→ EXERCISE
Only one stretch of the data below is needed. Output the lines from the one with "miejscowości Lokeren." up to and including the one with "GEPEMCI 06/2023", exactly as they stand.

→ DATA SHOWN
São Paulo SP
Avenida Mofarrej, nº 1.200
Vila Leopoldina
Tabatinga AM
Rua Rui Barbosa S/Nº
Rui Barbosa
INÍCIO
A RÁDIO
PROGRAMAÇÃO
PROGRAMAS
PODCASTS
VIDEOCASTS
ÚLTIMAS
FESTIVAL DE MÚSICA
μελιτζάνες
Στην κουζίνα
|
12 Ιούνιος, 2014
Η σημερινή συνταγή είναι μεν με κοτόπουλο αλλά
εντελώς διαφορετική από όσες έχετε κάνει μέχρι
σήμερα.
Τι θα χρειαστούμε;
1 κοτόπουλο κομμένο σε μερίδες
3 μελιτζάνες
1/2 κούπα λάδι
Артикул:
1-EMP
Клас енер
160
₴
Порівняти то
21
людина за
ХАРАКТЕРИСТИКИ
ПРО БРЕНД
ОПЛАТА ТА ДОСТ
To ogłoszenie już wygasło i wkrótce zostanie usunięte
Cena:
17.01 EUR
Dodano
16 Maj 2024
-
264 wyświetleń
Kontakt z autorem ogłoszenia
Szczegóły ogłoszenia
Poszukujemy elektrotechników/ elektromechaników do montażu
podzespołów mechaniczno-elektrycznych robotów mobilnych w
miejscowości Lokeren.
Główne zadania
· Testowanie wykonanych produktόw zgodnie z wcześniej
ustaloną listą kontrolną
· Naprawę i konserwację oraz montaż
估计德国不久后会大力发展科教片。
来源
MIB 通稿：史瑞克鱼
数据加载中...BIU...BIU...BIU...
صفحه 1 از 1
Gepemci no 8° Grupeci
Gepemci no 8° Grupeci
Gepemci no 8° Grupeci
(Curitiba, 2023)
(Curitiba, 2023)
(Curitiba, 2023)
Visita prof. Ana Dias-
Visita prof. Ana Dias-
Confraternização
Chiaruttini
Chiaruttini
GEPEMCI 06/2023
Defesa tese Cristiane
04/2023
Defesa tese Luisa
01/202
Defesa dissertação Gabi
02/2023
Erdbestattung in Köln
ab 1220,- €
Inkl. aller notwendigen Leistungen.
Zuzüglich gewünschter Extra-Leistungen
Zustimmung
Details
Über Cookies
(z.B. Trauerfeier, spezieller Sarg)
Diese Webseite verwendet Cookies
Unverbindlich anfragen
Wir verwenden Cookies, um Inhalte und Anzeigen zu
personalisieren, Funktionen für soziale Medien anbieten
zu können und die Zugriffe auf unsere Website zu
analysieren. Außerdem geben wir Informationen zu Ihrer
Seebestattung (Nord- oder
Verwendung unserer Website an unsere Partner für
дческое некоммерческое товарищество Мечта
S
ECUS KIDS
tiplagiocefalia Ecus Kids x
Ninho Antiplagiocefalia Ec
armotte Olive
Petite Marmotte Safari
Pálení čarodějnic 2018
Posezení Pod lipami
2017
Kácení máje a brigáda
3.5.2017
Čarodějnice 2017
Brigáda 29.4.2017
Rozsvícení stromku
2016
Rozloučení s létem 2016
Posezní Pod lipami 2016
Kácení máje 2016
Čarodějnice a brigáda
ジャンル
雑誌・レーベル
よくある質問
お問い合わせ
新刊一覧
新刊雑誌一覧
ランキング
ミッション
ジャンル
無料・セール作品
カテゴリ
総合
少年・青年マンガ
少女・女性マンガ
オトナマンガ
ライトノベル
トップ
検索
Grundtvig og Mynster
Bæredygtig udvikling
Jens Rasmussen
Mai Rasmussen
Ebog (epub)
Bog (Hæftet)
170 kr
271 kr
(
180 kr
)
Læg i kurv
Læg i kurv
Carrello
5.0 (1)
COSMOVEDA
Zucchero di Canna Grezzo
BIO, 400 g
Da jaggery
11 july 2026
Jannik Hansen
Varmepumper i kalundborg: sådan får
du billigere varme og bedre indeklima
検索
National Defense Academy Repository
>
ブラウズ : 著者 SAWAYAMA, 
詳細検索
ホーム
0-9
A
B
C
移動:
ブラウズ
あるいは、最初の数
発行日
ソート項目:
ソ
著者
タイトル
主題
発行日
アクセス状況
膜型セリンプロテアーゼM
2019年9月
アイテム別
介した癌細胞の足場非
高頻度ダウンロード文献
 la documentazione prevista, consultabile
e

→ FINAL ANSWER
miejscowości Lokeren.
Główne zadania
· Testowanie wykonanych produktόw zgodnie z wcześniej
ustaloną listą kontrolną
· Naprawę i konserwację oraz montaż
估计德国不久后会大力发展科教片。
来源
MIB 通稿：史瑞克鱼
数据加载中...BIU...BIU...BIU...
صفحه 1 از 1
Gepemci no 8° Grupeci
Gepemci no 8° Grupeci
Gepemci no 8° Grupeci
(Curitiba, 2023)
(Curitiba, 2023)
(Curitiba, 2023)
Visita prof. Ana Dias-
Visita prof. Ana Dias-
Confraternização
Chiaruttini
Chiaruttini
GEPEMCI 06/2023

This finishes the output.